173.WHAT MAKES BLOOD CLOT?

We can’t afford to lose any blood. Even though a healthy person can lose as much as one third of all his blood and stilt live, a steady loss of blood, or loss of blood while we are sick, would be very dangerous.

Nature has protected us against this danger by giving blood the capacity to clot. If this clotting took place inside our circulatory system, it would be equally dangerous. So blood does not coagulate, or clot, when it is in contact with the-smooth walls of the blood vessels.

In fact, if blood is poured into a very smooth or lubricated glass vessel, it won’t clot! If you dip a glass rod into blood, it won’t clot either. Yet if you used a wooden rod, clotting would begin!

So it seems that it takes a rough surface, or an injury to the blood vessels, to start the clotting process. The first thing that happens is that very fine threads of a material called fibrin appear in the blood. These threads run every which way and form a kind of network. They entangle all the blood cells like flies in a spider’s web. The blood stream stops moving at this point and is transformed into a kind of swamp of blood cells.

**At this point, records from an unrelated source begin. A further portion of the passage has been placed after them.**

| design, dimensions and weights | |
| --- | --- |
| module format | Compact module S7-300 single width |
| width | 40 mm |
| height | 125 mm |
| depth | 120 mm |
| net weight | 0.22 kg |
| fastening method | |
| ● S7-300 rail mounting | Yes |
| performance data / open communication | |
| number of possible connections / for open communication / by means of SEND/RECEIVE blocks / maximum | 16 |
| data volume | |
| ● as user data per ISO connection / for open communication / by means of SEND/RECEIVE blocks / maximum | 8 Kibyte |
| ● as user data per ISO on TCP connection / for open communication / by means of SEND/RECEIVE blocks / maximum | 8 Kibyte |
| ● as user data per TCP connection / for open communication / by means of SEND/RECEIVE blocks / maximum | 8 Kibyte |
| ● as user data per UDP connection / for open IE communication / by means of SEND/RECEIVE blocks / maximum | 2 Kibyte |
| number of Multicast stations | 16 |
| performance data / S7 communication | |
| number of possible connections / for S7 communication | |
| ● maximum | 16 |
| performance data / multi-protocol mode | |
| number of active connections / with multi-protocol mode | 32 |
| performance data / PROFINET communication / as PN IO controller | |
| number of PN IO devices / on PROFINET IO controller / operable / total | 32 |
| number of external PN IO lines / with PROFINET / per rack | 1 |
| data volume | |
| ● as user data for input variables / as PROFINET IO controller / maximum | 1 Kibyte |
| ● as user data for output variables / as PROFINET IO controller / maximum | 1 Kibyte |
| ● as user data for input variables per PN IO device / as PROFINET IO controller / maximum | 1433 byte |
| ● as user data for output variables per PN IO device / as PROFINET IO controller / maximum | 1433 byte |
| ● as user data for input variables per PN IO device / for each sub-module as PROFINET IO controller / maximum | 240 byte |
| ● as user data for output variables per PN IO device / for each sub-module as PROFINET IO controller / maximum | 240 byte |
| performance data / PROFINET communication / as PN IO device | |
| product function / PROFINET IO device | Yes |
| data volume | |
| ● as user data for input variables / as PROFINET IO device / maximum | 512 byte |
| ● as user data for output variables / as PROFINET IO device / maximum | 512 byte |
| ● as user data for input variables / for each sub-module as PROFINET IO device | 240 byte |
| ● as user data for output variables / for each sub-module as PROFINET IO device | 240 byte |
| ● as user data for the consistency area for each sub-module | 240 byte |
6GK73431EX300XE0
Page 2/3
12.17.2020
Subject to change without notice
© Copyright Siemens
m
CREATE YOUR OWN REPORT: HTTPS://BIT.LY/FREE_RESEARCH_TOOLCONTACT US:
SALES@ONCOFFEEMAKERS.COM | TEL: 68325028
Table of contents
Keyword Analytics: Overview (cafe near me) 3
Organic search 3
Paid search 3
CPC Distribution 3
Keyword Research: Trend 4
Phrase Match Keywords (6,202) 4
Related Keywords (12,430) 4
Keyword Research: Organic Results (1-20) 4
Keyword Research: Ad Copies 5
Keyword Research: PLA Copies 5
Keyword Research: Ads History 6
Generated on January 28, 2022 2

The fibrin threads are firm and very elastic and they hold the blood cells together in a clot. A clot of blood is like a piece of absorbent cotton which nature creates to protect us from loss of blood.

Everybody’s blood clots at a slightly different rate. There are some people whose blood clots very slowly or not at all, and this condition is called hemophilia. It’s a very curious disease because of the way it is transmitted. Hemophilia appears only in men, but it is never transmitted directly from father to son. It is transmitted from the father to the daughter, who remains healthy, but passes it on to her son. So it’s the grandchild of the sick father who gets the disease!

Probably the most famous example in the history of this disease deals with Queen Victoria of England. Both she and her husband transmitted hemophilia from their ancestors. As a result, six of their great-grandchildren had the disease, and two of these were the Spanish Crown Prince and the son of the last Russian Czar!